A shift in thinking about the Web as a unique medium distinct from print, photography, traditional graphic design, film, television, and video, will inevitably compel practical changes in Web design. While it is impossible to predict what the Web will be like in five years, I will predict that in five years we will see the emergence of a new generation of Web artists whose thinking will be free because they will not remember a time when there was no Web. It may be one of the few mediums they know from a designer’s perspective, and they will speak HTML, DHTML, JavaScript, and StyleSheets as fluently as their first language. There will be a further stratification of Web professionals as there is now: the majority will be relative novices who rely on WYSIWYG applications, while those true Web artists who are fluent with their medium will be in a strong minority.

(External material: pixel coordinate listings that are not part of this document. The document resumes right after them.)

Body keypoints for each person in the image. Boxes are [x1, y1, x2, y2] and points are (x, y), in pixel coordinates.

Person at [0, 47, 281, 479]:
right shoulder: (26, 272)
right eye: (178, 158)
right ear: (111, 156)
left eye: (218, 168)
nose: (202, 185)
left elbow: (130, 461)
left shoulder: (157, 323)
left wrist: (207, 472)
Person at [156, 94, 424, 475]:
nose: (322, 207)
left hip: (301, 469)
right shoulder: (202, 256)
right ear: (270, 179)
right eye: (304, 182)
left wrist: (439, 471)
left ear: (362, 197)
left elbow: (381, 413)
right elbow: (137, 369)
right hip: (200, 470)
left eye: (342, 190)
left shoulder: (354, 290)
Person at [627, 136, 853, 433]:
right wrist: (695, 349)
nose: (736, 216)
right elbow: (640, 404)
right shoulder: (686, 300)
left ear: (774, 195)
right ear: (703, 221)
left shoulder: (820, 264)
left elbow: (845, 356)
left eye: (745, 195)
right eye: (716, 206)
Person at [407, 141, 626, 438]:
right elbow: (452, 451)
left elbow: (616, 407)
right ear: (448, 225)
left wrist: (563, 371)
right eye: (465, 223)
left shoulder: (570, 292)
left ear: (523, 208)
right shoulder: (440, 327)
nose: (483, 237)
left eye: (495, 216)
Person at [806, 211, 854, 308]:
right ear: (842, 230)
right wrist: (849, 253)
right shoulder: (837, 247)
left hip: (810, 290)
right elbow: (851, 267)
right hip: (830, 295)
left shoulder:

Most art and design schools will not stress the importance of coding for the Web artist, but this new paradigm of the Web professional will emerge nonetheless.

However, we don’t have to wait five years to see examples of Web design that exhibits this new paradigm. Right now there are a few artists who are thinking about the Web in new and different ways.

One example is artist Douglas Miller. Miller’s style appears to have grown out of the layered multimedia movement of the mid-1990s that was centered around the Art Center College of Design in Pasadena, but he has taken the aesthetic of layering to a new level. On the Web he has combined his image layering aesthetic with a Cartesian grid-based approach to page layout design.

Miller’s aesthetic is typified in his personal portfolio site. A large duotoned background image employs layered abstract designs while vertical linestrokes form the division between the navigation and the splash imagery. The focal point of the design is an almost ethereal Apple iBook floating in blue space and seemingly in the crosshairs of the viewer’s sight. Upon entering his site a JavaScript pop-up window appears, divided up by frames. Only Miller has cleverly assimilated the look and feel of the browser into his own design, so that the user experiences what appears to be a browser application that has been customized for Miller’s own use. Buttons are very Netscape-like in their appearance and in their rollover behaviors, and the bottom status bar has been replaced with Apple’s “Think Different” slogan and the name of the artist. The splash graphic in the middle of the screen exhibits the layering aesthetic that Miller has carried to perfection, where diverse graphical elements and text individually float in chaos yet together form a cohesive and eye-catching work of art.

Another prime example by Miller is the MSI Media site. The interface for this site is formed by a series of intersecting circles which visually do not seem very grid-like at all. However, Miller has constructed his design using a complex set of HTML tables which organize the layout into a Cartesian grid. What you are looking at is not one image but many images that fit seamlessly together like a puzzle. Within the individual puzzle-pieces, Miller has once again used his trademark layering aesthetic as colors, lines, and typography overlap to to create the artistic form of the design. While this site may appear simple at first, there is a lot of complexity going into this design on a couple of levels. There is the complexity of the layered images, and there is the complexity of the interlocking image pieces within an HTML table structure. Clicking into the portfolio section of the MSI Media site, Miller has once again utilized a JavaScript pop-up window in order to excercise control over the size and appearance of the browser. The use of the Cartesian grid in this layout design is more apparent, as there is a banner-sized box at the top of the page containing the corporate identity, and a series of square buttons at the bottom of the page utilizing colored table cells and hypertext links. In the center is another intricate composite of images, colors, and typography that include marketing messages as well as abstract design that catches the eye. Miller’s free use of typography is an important graphical element in his designs. The fact that the text is being appropriated for graphical use rather than for strict reading give’s Miller’s designs an almost irreverent attitude while still retaining a level of professionalism in the execution.